I haven’t done writing so far this week for my Sam book, but I have come across a chapter in a book of selected essays about Sam — as well as a new selection from all of his writings, which I recently bought.
The essay is about the prayers and resolutions that Sam made various times during the year, often either berating himself, promising God to do better, asking for forgiveness, or generally praying for something or someone. I’ve read part of the essay: it’s well written and looks like something that will be useful for the book.
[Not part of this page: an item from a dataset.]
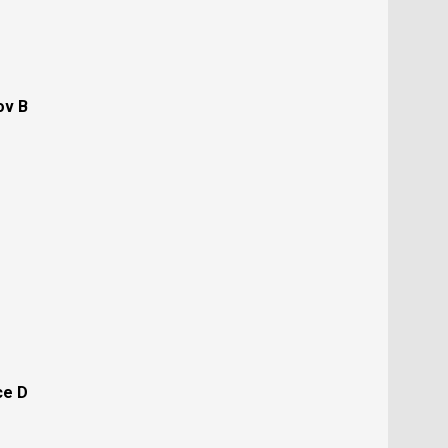
ov B
ce D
The book of Selected Works was published just this past January, and so it is a fresh look by scholars at what they consider either the best of Sam’s writing, or best representative, or what’s “important” enough that readers should be reading it. That must be a pretty daunting cull to make. There are thousands of individual works in all sorts of genres. What do you pick that will fit into about 800 medium-sized pages? It’s the scholarly equivalent of picking the best 100 films of a decade, or something like that. You’ll be kicked on both sides, for including a piece that someone thinks is minor, and for leaving out another piece that someone else considers essential. I haven’t started it yet but will restrain my kicking when I do.
In passing, the phrase “thoughts and prayers” has basically been ruined in our era. It’s a cliché now, a meaningless knee-jerk sentiment that people write or utter blithely and, ironically, without much thought given to it. When people are being proper, the phrase will be included in a sentence something like “Our thoughts and prayers go out to the family, friends, and loved ones of the victim.” But I’ve also seen it stripped down to its most insulting minimal worst. Often it will be a comment online about a story or a post, and all the person writes is “thoughts and prayers.” Argh. Sometimes it’s better just to be silent.
The other offensive thing about the phrase is when it is spoken by a government representative about some tragedy or other. The savvy politician will be careful to actually omit the word “prayers,” out of respect for those of us who don’t believe in any gods. But many of them use the whole phrase, perhaps not even thinking about the words or the meaning or the images really. That’s how verbal clichés work: they’re part of an easily accessible repertoire you can choose from without much deliberation.